─── FRAGMENTO DE PÁGINA ───

Los desgarros duelen. Gritamos las heridas, las lloramos hasta empaparlas de algún Otro y entonces nos proclamamos seres completos. Creemos en la ficción de la completitud, sin querer darnos cuenta de que esa es la gran meta ilusoria de nuestra falta constitutiva, nunca un hecho. Entonces sobreviene la elección de nuestro «objeto de deseo»: ¿por qué elegimos amar a una persona y no a una cartera?, ¿por qué sí a tal persona y no a tal otra? Aquí hay algo que molesta, pincha, pica hasta llenarnos de ronchas, grandes ronchas que hablan de la manera en que cada uno ha sido querido, el lugar que ha ocupado en el seno familiar y en ese juego tripartito que se establece en la relación madre-padre-hijo, más la relación con los objetos que nos han satisfecho en la infancia. Todas ellas se manifiestan en el cuerpo, ronchas semánticas, ronchas con sentido, que establecen una matriz de relaciones, que enmarcan.

En el amor, la relación que se establece con el otro no puede ser jamás de conocimiento, debido a que el conocimiento asimila, vuelve propio aquello otro y por lo tanto lo destruye como tal. No hay engullimiento del otro, no hay fagocitación, porque no hay totalización alguna. El conocimiento y el saber no podrían constituirse nunca en mi relación con aquel a quien amo, porque estos suprimen la alteridad, cuando la esencia verdadera del otro es siempre lo imprevisible, lo misterioso y enigmático. Es el rostro del otro, lo expresivo de este es lo que me ordena servirle y, por lo tanto, la subjetividad se constituye así en rehén del otro: yo soy lo que soy para el otro y este me posee al verme como yo nunca me veré. Siempre deviene una identificación con el rostro del otro, identificación que nos ata, nos aliena, pero por eso mismo nos constituye. El sujeto amado, deseado, nos acaricia y dibuja caminos sobre nuestra piel, la domina a través del contacto y la caricia, nos quema, nos salva, pero no nos totaliza. Somos mónadas en tanto que somos y aceptando la falta de nuestro cuerpo, aceptando que no podemos poseer al otro, aceptamos su carencia y nos transformamos en sujetos deseantes en plena transformación. El amor surge, entonces, donde un amado se transforma en amante, en aquello que está siempre siendo, siempre deviniendo, y que nunca es.

─── INFORMACIÓN MOSTRADA ───

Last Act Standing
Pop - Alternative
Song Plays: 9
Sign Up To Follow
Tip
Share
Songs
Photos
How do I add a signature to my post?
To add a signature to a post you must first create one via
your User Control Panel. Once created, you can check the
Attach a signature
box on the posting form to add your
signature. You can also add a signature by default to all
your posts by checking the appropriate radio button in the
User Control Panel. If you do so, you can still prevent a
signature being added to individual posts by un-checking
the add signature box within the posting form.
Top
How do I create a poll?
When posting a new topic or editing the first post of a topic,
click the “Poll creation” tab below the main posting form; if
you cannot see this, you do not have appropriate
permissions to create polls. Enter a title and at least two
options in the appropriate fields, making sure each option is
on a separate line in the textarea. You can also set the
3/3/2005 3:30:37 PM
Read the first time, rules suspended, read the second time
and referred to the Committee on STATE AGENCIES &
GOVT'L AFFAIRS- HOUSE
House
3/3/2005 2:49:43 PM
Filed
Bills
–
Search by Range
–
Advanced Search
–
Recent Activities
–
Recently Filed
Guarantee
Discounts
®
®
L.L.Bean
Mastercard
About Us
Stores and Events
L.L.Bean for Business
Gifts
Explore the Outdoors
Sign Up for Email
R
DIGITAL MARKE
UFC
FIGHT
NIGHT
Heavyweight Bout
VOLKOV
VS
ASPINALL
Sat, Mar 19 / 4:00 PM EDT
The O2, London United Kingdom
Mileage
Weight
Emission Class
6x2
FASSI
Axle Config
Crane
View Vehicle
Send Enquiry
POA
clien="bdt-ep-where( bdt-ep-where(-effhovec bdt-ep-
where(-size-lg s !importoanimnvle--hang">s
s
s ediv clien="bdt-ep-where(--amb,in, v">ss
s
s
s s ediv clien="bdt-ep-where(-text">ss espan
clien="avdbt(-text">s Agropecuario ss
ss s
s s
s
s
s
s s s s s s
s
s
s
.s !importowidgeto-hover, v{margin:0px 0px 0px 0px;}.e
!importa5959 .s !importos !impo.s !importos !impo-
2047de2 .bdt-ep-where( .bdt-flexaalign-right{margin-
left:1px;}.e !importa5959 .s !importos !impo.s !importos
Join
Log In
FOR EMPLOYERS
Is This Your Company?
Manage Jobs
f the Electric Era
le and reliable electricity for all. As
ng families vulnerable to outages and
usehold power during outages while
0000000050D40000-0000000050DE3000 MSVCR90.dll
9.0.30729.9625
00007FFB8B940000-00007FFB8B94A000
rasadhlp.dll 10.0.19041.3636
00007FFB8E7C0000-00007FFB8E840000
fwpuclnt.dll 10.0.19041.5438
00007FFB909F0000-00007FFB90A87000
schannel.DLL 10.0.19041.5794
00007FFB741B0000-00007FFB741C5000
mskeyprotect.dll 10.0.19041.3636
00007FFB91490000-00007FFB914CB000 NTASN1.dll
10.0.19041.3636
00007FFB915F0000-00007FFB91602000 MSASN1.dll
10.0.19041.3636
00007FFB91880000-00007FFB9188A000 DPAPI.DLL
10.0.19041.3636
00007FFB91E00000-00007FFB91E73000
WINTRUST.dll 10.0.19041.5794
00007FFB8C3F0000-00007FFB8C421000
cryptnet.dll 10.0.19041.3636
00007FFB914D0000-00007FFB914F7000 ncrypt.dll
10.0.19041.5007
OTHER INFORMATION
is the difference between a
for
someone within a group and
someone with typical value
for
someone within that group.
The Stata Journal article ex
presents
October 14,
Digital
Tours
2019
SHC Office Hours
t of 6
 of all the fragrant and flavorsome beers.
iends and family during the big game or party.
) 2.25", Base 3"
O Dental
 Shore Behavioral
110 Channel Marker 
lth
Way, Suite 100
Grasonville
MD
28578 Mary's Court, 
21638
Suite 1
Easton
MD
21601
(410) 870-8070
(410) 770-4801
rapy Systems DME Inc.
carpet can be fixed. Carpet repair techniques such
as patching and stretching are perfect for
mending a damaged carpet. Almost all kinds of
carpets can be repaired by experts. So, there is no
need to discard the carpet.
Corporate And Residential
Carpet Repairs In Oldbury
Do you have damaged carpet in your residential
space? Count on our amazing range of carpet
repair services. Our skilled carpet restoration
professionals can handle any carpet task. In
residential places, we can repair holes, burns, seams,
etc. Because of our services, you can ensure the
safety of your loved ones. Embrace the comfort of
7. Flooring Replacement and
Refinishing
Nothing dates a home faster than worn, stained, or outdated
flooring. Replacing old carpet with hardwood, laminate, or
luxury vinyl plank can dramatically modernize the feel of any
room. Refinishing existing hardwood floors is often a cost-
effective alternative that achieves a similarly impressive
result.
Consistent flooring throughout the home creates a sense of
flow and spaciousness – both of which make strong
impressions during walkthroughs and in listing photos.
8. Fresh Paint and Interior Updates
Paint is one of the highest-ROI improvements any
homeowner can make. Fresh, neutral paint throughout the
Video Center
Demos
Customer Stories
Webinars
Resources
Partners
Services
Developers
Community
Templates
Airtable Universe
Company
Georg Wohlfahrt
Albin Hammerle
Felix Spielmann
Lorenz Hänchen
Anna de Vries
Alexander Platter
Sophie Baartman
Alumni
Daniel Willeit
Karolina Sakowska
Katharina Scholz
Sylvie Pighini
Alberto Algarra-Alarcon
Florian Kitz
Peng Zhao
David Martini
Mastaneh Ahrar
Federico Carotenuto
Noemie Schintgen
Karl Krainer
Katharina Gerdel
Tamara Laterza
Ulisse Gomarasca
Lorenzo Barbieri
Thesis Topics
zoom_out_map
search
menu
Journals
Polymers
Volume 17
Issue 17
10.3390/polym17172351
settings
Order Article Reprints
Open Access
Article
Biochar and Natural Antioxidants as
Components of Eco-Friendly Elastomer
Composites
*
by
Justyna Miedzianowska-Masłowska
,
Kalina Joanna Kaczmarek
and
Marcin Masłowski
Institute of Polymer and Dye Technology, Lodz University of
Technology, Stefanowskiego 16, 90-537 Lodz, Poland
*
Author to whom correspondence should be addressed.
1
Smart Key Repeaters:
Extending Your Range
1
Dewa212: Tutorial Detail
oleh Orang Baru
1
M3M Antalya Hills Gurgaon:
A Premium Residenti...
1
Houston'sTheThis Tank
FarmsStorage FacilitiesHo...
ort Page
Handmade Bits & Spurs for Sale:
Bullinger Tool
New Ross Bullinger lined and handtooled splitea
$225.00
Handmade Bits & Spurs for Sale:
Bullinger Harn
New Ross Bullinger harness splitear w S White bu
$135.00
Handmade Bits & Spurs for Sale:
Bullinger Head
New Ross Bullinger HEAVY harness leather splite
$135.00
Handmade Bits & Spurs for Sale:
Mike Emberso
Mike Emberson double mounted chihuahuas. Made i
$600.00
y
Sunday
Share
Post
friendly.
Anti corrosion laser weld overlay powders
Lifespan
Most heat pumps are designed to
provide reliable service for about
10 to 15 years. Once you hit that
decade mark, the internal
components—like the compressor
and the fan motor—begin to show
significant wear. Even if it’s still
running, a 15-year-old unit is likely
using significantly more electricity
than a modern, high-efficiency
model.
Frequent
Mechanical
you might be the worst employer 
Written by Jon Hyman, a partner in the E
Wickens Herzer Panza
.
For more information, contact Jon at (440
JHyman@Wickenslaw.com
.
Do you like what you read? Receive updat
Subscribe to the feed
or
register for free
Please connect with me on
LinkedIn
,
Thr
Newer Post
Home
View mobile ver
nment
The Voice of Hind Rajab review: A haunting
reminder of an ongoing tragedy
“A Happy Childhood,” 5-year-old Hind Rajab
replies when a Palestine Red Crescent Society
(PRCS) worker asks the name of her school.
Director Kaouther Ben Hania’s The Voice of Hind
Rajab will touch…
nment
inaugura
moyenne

───

◆ **PROBLEMAS POR RESOLVER**
A. En una a tres oraciones, explica por qué, según el fragmento sobre el amor, la relación con la persona amada no puede ser jamás de conocimiento.
B. Prosigue el fragmento sobre el amor a partir de su última oración.

◆ **RESPUESTAS POR APARTADO**
A. Porque el conocimiento asimila y vuelve propio aquello otro, y así lo destruye como tal al suprimir la alteridad. En cambio, la esencia verdadera del otro es siempre lo imprevisible, lo misterioso y enigmático.

B.
¡Hay que echarle la culpa a la falta, a la imperfección, a la incompletud que se encuentra en la base de nuestra esencia! Hay que echarle la culpa por volvernos sujetos deseantes, inyectados, lanzados al amor y a las caricias, que no llenan, porque no completan. Muchas veces, duele. Amamos a aquel otro que nos besa, que nos toca y abraza, pero, al mismo tiempo, sabiéndolo carencia pura, lo odiamos. Hay una ambigüedad en el amor, una ambivalencia originaria que tiene que ver con la interdependencia entre el amor y el odio. En un sentido general, tanto amor como odio son estructurales en la formación del yo e inevitables de la especie humana. Cuando sobreviene el Otro como carencia podemos resignarnos al objeto amado, entender que ya no lo tenemos, pero difícilmente podamos, al menos instantáneamente, resignar el amor por este objeto. Si el objeto ya no existe, entonces ¿qué es el amor? ¿Será que la pérdida del otro nos pone crudamente de manifiesto la pérdida de nuestro yo? Si hay una identificación inconsciente con el otro, cuando este desaparece, la falta vuelve a exponerse impunemente ante nosotros. La falta se vuelve herida, se vuelve sangre. El «objeto de deseo» es siempre depositario de toda nuestra libido, de nuestro amor. Su pérdida implica tanto el amor como el odio. El amor, por salvar del asalto esta posición libidinal, y el odio, porque mi pulsión de autoconservación, que luchará por mantenerme y afirmarme, buscará desatar la libido del objeto.

Quiero mantenerme en él, quiero fundirme con él, que nos fusionemos, no ser consciente de la distancia que siempre existe entre el yo y ese otro al cual amo. No ser consciente de que tengo el cuerpo ahuecado, no saber que ese otro representa siempre la carencia, aquello que es en tanto no lo tengo, no lo poseo y a quien no puedo des-cubrir, aquello que es porque me falta. ¡Que nos suturen la falta! Que la rellenen con cemento, que nos la cosan. Que se vuelva muda. Silenciosa. Muy silenciosa.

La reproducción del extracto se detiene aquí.